I think this has a lot to do with the feeling of the “local club” which says a lot to foreigners, while here people are fans of the big three – and only then comes Portimonense.
We walked for kilometers, whilst receiving some messages of encouragement from current and former club players.
I highlight here the most distant one, from Fabrício, a former player, who sent us a video message… from China!!!
It's interesting the dynamic between the athletes and these partners, who show Portimonense's colors along the road, and who, after arriving in Fóia, don't have/had any support to return down here. I lie: there was a year when Monchique City Council provided a bus for us to return.
But, as those who want do more than those who can, we had a car from a family of these crazy people providing invaluable support.
Sorry if this part seems like it has nothing to do with the climb, but it does: as we always took the tar road, it's incredible how much rubbish you find on the sides. Everything, plastic bottles, paper, packaging, remnants of the most incredible things, everything went and, unfortunately, continues to end up there. Does it cost a lot for those traveling by car not to throw their rubbish out the window? Okay, I’ve got it off my chest…
The heat started to get worse, but we received greetings from the (many) cyclists who passed by on their way to Fóia, some, and Monchique, others.
Precisely here, we made a strategic stop, welcoming two more members who came from Lisbon, photos and refueling of minis and steaks.
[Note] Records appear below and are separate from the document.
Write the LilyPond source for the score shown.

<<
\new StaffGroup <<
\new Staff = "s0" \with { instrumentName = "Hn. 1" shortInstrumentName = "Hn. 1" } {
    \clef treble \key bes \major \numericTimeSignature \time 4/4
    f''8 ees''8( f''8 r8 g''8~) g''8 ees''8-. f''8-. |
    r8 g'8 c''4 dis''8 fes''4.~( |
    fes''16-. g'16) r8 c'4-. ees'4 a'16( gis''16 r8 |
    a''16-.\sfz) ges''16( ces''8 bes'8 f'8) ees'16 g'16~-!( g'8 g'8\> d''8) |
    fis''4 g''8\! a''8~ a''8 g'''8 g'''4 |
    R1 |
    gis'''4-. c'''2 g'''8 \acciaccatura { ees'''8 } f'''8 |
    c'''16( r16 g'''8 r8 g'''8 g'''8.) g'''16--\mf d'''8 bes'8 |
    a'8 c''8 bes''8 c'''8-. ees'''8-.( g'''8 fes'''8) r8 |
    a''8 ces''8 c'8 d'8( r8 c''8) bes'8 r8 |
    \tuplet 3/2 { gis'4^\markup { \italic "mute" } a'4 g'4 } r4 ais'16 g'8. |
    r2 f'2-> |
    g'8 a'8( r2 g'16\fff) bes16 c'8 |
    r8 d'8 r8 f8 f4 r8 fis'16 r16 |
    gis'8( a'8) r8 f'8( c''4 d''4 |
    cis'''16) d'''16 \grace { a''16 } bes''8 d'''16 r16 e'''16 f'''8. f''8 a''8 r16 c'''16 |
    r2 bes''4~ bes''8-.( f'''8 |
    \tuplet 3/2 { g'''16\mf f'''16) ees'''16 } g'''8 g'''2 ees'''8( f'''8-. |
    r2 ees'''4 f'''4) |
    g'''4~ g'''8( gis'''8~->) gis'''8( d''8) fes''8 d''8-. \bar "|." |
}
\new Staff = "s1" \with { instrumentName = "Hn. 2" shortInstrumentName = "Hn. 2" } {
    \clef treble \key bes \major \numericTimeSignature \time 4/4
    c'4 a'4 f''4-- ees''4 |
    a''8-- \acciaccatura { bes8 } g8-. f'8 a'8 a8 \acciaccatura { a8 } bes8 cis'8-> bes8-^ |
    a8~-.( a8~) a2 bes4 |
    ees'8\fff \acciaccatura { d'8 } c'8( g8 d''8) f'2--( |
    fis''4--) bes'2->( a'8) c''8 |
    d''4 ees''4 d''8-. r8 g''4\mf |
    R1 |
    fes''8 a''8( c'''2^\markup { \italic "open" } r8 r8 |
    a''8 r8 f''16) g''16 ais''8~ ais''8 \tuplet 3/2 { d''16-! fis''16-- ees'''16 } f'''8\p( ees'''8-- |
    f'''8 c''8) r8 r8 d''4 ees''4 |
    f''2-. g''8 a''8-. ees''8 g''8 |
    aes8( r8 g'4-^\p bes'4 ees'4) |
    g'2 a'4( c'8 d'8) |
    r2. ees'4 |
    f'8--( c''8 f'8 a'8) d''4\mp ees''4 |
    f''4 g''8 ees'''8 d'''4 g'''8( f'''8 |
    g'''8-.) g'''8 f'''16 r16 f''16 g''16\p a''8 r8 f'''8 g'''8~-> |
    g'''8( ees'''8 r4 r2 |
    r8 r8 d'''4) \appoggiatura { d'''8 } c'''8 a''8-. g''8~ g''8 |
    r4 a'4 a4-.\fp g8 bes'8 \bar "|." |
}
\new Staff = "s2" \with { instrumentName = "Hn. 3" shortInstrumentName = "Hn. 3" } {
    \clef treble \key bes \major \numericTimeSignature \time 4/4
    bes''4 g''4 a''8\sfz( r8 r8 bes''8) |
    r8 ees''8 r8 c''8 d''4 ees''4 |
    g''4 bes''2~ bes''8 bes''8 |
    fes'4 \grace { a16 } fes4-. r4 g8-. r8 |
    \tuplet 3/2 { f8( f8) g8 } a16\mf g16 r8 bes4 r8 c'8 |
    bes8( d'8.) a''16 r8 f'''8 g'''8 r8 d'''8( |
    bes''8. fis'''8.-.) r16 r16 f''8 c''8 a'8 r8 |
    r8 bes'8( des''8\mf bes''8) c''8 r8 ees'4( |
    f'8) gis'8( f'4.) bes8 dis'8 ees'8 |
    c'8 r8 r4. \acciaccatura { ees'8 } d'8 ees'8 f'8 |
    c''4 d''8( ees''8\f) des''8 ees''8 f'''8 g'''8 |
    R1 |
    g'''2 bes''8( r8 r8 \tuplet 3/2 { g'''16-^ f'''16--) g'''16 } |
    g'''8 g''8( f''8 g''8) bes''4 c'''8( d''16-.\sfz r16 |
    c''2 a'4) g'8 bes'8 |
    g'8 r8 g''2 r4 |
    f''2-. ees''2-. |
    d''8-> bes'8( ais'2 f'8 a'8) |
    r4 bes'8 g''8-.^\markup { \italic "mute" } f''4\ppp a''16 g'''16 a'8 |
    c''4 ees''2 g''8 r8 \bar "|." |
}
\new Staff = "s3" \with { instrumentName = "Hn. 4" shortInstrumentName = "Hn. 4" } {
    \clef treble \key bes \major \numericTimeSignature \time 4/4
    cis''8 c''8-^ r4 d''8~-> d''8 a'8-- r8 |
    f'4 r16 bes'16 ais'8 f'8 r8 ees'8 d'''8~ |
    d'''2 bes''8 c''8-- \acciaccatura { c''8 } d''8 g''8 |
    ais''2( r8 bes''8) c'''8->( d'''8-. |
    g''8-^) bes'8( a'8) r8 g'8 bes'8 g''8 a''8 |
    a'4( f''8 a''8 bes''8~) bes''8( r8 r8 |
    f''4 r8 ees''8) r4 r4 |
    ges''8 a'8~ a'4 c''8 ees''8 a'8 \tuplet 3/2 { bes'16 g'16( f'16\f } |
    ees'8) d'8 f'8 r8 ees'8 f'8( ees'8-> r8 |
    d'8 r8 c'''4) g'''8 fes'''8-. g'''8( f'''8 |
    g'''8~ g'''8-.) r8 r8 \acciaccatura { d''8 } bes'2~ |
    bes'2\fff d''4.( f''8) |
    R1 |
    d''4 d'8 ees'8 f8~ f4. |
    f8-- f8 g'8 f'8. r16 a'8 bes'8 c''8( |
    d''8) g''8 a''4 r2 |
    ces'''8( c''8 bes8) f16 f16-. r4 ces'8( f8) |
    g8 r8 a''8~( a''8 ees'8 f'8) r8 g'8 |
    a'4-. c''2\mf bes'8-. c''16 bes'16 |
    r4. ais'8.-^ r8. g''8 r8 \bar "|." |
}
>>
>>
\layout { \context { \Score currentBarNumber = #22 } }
I guarantee they knew it very well, but a promise is a promise, and we had to make it to the hardest part.
With many kilometers on our legs, the punishing heat and almost no shadows, the final climb from the town to Fóia was not easy at all. On top of that, it's all curves and, just when we think we're getting there, there comes another curve, and another, and another...
But, seven hours later, we arrived in Fóia!!! It left our little bodies, but we reached 902 meters of altitude, engraved in the rock next to the statue of the cyclist.
Duly celebrated with medronho and cakes, we took the usual photos there. We hope that, next year, there will be more, a sign that Portimonense continues to be among the greats.
Note: the next day, there was a game and we were all there. We might still suffer from pain in our legs, but we had the smiles on our faces of a mission accomplished.